Rating: 4/5
Verdict: "Alexander Ivashkin investigates the state of the contemporary Russian cello concerto and finds it thriving."
For the final decade of the last century, we were privileged to have Alexander Ivashkin living and working in this country.
The Russian cellist was an inspiration for his students at Canterbury University and put New Zealand on the world cello map by launching the biennial Adam International Cello Festival.
Moving to Europe in 1999, Ivashkin established himself as a world expert on Russian composer Alfred Schnittke, building up an impressive list of publications and recordings.
In Ivashkin's extensive discography, a small selection of CDs comes from the local Alma Classics label including last year's bizarre crossover album
Pacific Voyage
, which has him jamming with ukulele and taonga puoro.

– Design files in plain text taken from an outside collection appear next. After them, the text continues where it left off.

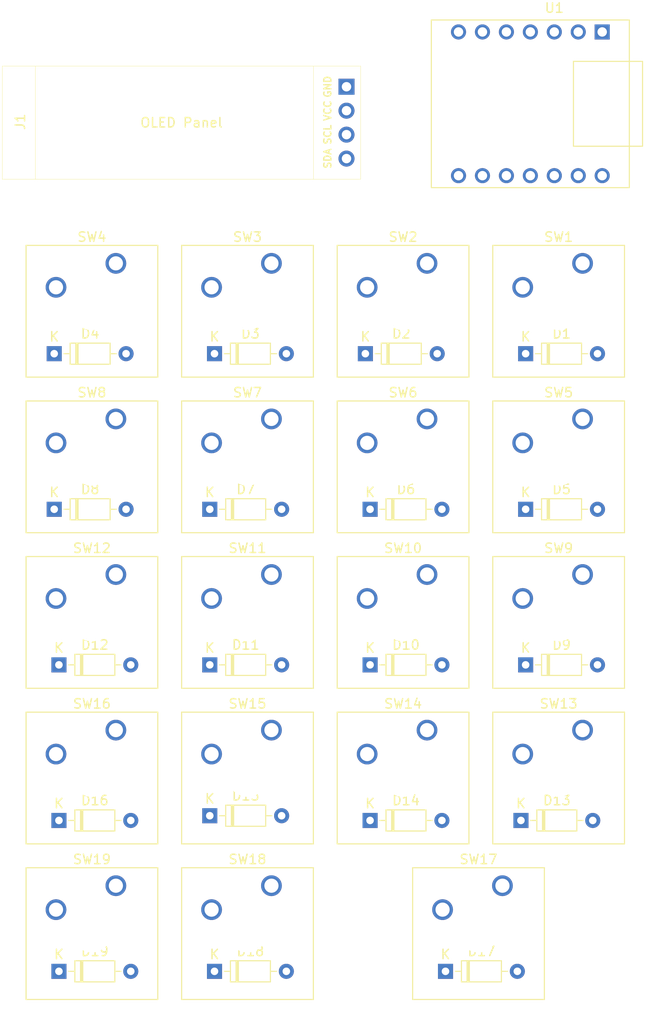
<source format=kicad_pcb>
(kicad_pcb
	(version 20240108)
	(generator "pcbnew")
	(generator_version "8.0")
	(general
		(thickness 1.6)
		(legacy_teardrops no)
	)
	(paper "A4")
	(layers
		(0 "F.Cu" signal)
		(31 "B.Cu" signal)
		(32 "B.Adhes" user "B.Adhesive")
		(33 "F.Adhes" user "F.Adhesive")
		(34 "B.Paste" user)
		(35 "F.Paste" user)
		(36 "B.SilkS" user "B.Silkscreen")
		(37 "F.SilkS" user "F.Silkscreen")
		(38 "B.Mask" user)
		(39 "F.Mask" user)
		(40 "Dwgs.User" user "User.Drawings")
		(41 "Cmts.User" user "User.Comments")
		(42 "Eco1.User" user "User.Eco1")
		(43 "Eco2.User" user "User.Eco2")
		(44 "Edge.Cuts" user)
		(45 "Margin" user)
		(46 "B.CrtYd" user "B.Courtyard")
		(47 "F.CrtYd" user "F.Courtyard")
		(48 "B.Fab" user)
		(49 "F.Fab" user)
		(50 "User.1" user)
		(51 "User.2" user)
		(52 "User.3" user)
		(53 "User.4" user)
		(54 "User.5" user)
		(55 "User.6" user)
		(56 "User.7" user)
		(57 "User.8" user)
		(58 "User.9" user)
	)
	(setup
		(pad_to_mask_clearance 0)
		(allow_soldermask_bridges_in_footprints no)
		(pcbplotparams
			(layerselection 0x00010fc_ffffffff)
			(plot_on_all_layers_selection 0x0000000_00000000)
			(disableapertmacros no)
			(usegerberextensions no)
			(usegerberattributes yes)
			(usegerberadvancedattributes yes)
			(creategerberjobfile yes)
			(dashed_line_dash_ratio 12.000000)
			(dashed_line_gap_ratio 3.000000)
			(svgprecision 4)
			(plotframeref no)
			(viasonmask no)
			(mode 1)
			(useauxorigin no)
			(hpglpennumber 1)
			(hpglpenspeed 20)
			(hpglpendiameter 15.000000)
			(pdf_front_fp_property_popups yes)
			(pdf_back_fp_property_popups yes)
			(dxfpolygonmode yes)
			(dxfimperialunits yes)
			(dxfusepcbnewfont yes)
			(psnegative no)
			(psa4output no)
			(plotreference yes)
			(plotvalue yes)
			(plotfptext yes)
			(plotinvisibletext no)
			(sketchpadsonfab no)
			(subtractmaskfromsilk no)
			(outputformat 1)
			(mirror no)
			(drillshape 1)
			(scaleselection 1)
			(outputdirectory "")
		)
	)
	(net 0 "")
	(net 1 "Net-(D1-A)")
	(net 2 "row 1")
	(net 3 "Net-(D2-A)")
	(net 4 "Net-(D3-A)")
	(net 5 "Net-(D4-A)")
	(net 6 "Net-(D5-A)")
	(net 7 "row 2")
	(net 8 "Net-(D6-A)")
	(net 9 "Net-(D7-A)")
	(net 10 "Net-(D8-A)")
	(net 11 "Net-(D9-A)")
	(net 12 "row 3")
	(net 13 "Net-(D10-A)")
	(net 14 "row 4")
	(net 15 "Net-(D11-A)")
	(net 16 "Net-(D12-A)")
	(net 17 "Net-(D13-A)")
	(net 18 "Net-(D14-A)")
	(net 19 "Net-(D15-A)")
	(net 20 "Net-(D16-A)")
	(net 21 "row 5")
	(net 22 "Net-(D17-A)")
	(net 23 "Net-(D18-A)")
	(net 24 "Net-(D19-A)")
	(net 25 "SCL")
	(net 26 "SDA")
	(net 27 "VCC")
	(net 28 "GND")
	(net 29 "col 1")
	(net 30 "col 2")
	(net 31 "col 3")
	(net 32 "col 4")
	(footprint "Diode_THT:D_DO-35_SOD27_P7.62mm_Horizontal" (layer "F.Cu") (at 222 65))
	(footprint "Diode_THT:D_DO-35_SOD27_P7.62mm_Horizontal" (layer "F.Cu") (at 222 48.5))
	(footprint "Diode_THT:D_DO-35_SOD27_P7.62mm_Horizontal" (layer "F.Cu") (at 272 65))
	(footprint "Button_Switch_Keyboard:SW_Cherry_MX_1.00u_PCB" (layer "F.Cu") (at 228.54 71.92))
	(footprint "Diode_THT:D_DO-35_SOD27_P7.62mm_Horizontal" (layer "F.Cu") (at 238.5 81.5))
	(footprint "Seeeduino-xiao-rp2040-KiCAD-Library:MOUDLE14P-2.54-21X17.8MM" (layer "F.Cu") (at 272.5 22))
	(footprint "Button_Switch_Keyboard:SW_Cherry_MX_1.00u_PCB" (layer "F.Cu") (at 245.04 38.92))
	(footprint "Diode_THT:D_DO-35_SOD27_P7.62mm_Horizontal" (layer "F.Cu") (at 272 48.5))
	(footprint "Button_Switch_Keyboard:SW_Cherry_MX_1.00u_PCB" (layer "F.Cu") (at 261.54 88.42))
	(footprint "Diode_THT:D_DO-35_SOD27_P7.62mm_Horizontal" (layer "F.Cu") (at 239 48.5))
	(footprint "Button_Switch_Keyboard:SW_Cherry_MX_1.00u_PCB" (layer "F.Cu") (at 269.54 104.92))
	(footprint "Button_Switch_Keyboard:SW_Cherry_MX_1.00u_PCB" (layer "F.Cu") (at 261.54 38.92))
	(footprint "Button_Switch_Keyboard:SW_Cherry_MX_1.00u_PCB" (layer "F.Cu") (at 245.04 55.42))
	(footprint "Button_Switch_Keyboard:SW_Cherry_MX_1.00u_PCB" (layer "F.Cu") (at 245.04 104.92))
	(footprint "Diode_THT:D_DO-35_SOD27_P7.62mm_Horizontal" (layer "F.Cu") (at 222.5 98))
	(footprint "Diode_THT:D_DO-35_SOD27_P7.62mm_Horizontal" (layer "F.Cu") (at 238.5 65))
	(footprint "Diode_THT:D_DO-35_SOD27_P7.62mm_Horizontal" (layer "F.Cu") (at 255.5 65))
	(footprint "Button_Switch_Keyboard:SW_Cherry_MX_1.00u_PCB" (layer "F.Cu") (at 245.04 71.92))
	(footprint "Button_Switch_Keyboard:SW_Cherry_MX_1.00u_PCB" (layer "F.Cu") (at 278.04 71.92))
	(footprint "Button_Switch_Keyboard:SW_Cherry_MX_1.00u_PCB" (layer "F.Cu") (at 245.04 88.42))
	(footprint "Diode_THT:D_DO-35_SOD27_P7.62mm_Horizontal" (layer "F.Cu") (at 239 114))
	(footprint "Diode_THT:D_DO-35_SOD27_P7.62mm_Horizontal" (layer "F.Cu") (at 272 81.5))
	(footprint "Diode_THT:D_DO-35_SOD27_P7.62mm_Horizontal" (layer "F.Cu") (at 238.5 97.5))
	(footprint "Button_Switch_Keyboard:SW_Cherry_MX_1.00u_PCB" (layer "F.Cu") (at 278.04 55.42))
	(footprint "Button_Switch_Keyboard:SW_Cherry_MX_1.00u_PCB" (layer "F.Cu") (at 228.54 88.42))
	(footprint "Diode_THT:D_DO-35_SOD27_P7.62mm_Horizontal" (layer "F.Cu") (at 255 48.5))
	(footprint "e:SSD1306-0.91-OLED-4pin-128x32" (layer "F.Cu") (at 216.5 18))
	(footprint "Diode_THT:D_DO-35_SOD27_P7.62mm_Horizontal" (layer "F.Cu") (at 271.5 98))
	(footprint "Diode_THT:D_DO-35_SOD27_P7.62mm_Horizontal" (layer "F.Cu") (at 255.5 81.5))
	(footprint "Button_Switch_Keyboard:SW_Cherry_MX_1.00u_PCB" (layer "F.Cu") (at 278.04 38.92))
	(footprint "Diode_THT:D_DO-35_SOD27_P7.62mm_Horizontal"
		(layer "F.Cu")
		(uuid "be732b05-d944-40f7-a733-422eaa398499")
		(at 255.5 98)
		(descr "Diode, DO-35_SOD27 series, Axial, Horizontal, pin pitch=7.62mm, , length*diameter=4*2mm^2, , http://www.diodes.com/_files/packages/DO-35.pdf")
		(tags "Diode DO-35_SOD27 series Axial Horizontal pin pitch 7.62mm  length 4mm diameter 2mm")
		(property "Reference" "D14"
			(at 3.81 -2.12 0)
			(layer "F.SilkS")
			(uuid "11b4e04d-68d9-4442-b23c-483c9e6a2a40")
			(effects
				(font
					(size 1 1)
					(thickness 0.15)
				)
			)
		)
		(property "Value" "1N4148"
			(at 3.81 2.12 0)
			(layer "F.Fab")
			(uuid "2912e215-5659-4ae2-814c-3c3e62ceac1f")
			(effects
				(font
					(size 1 1)
					(thickness 0.15)
				)
			)
		)
		(property "Footprint" "Diode_THT:D_DO-35_SOD27_P7.62mm_Horizontal"
			(at 0 0 0)
			(unlocked yes)
			(layer "F.Fab")
			(hide yes)
			(uuid "ba68139b-1a31-4797-a2e4-98e71056938f")
			(effects
				(font
					(size 1.27 1.27)
					(thickness 0.15)
				)
			)
		)
		(property "Datasheet" "https://assets.nexperia.com/documents/data-sheet/1N4148_1N4448.pdf"
			(at 0 0 0)
			(unlocked yes)
			(layer "F.Fab")
			(hide yes)
			(uuid "82d3f86c-f42d-4f9e-988e-68f4bbb94520")
			(effects
				(font
					(size 1.27 1.27)
					(thickness 0.15)
				)
			)
		)
		(property "Description" "100V 0.15A standard switching diode, DO-35"
			(at 0 0 0)
			(unlocked yes)
			(layer "F.Fab")
			(hide yes)
			(uuid "0ef7b182-d084-4f54-af0f-48712ec18460")
			(effects
				(font
					(size 1.27 1.27)
					(thickness 0.15)
				)
			)
		)
		(property "Sim.Device" "D"
			(at 0 0 0)
			(unlocked yes)
			(layer "F.Fab")
			(hide yes)
			(uuid "0d09611c-6608-4438-ae1f-a25e89aa710c")
			(effects
				(font
					(size 1 1)
					(thickness 0.15)
				)
			)
		)
		(property "Sim.Pins" "1=K 2=A"
			(at 0 0 0)
			(unlocked yes)
			(layer "F.Fab")
			(hide yes)
			(uuid "e3ac088e-966b-42af-a5b2-f8e68c7d034a")
			(effects
				(font
					(size 1 1)
					(thickness 0.15)
				)
			)
		)
		(property ki_fp_filters "D*DO?35*")
		(path "/47327b59-d13f-4254-bf3f-1a18d2d7ab4c")
		(sheetname "Root")
		(sheetfile "hackpad.kicad_sch")
		(attr through_hole)
		(fp_line
			(start 1.04 0)
			(end 1.69 0)
			(stroke
				(width 0.12)
				(type solid)
			)
			(layer "F.SilkS")
			(uuid "b3aef243-3bab-497f-9d8f-e6506b386097")
		)
		(fp_line
			(start 1.69 -1.12)
			(end 1.69 1.12)
			(stroke
				(width 0.12)
				(type solid)

... [61441 chars truncated]
</source>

Russian Cello Concertos 1960-2000
finds him on firmer ground, with a collection of live recordings made between 2000 and 2006.
This is, on the whole, sombre music, yet there is an elegiac intensity when the strings of the Geneva Chamber Orchestra cluster around the cellist in
Tod ist ein Langer Schlaf
, Edison Denisov's tribute to Haydn.
Rodion Shchedrin's
Parabola Concertante
explores the struggle of faith against oppression, which is caught in the very sound of the piece, as Ivashkin's seagull-like wails on cello vie with stark string marches and sometimes sinister solos from the uncredited Novgorod timpanist.
Schnittke's
Dialogue for cello
and seven instrumentalists is the most immediate of all the four works, thanks to focused playing from Montreal's Ensemble Pentaedre.
The revelation is Disappearance by Alexander Vutin, an important Russian composer who has made little impact beyond his native land.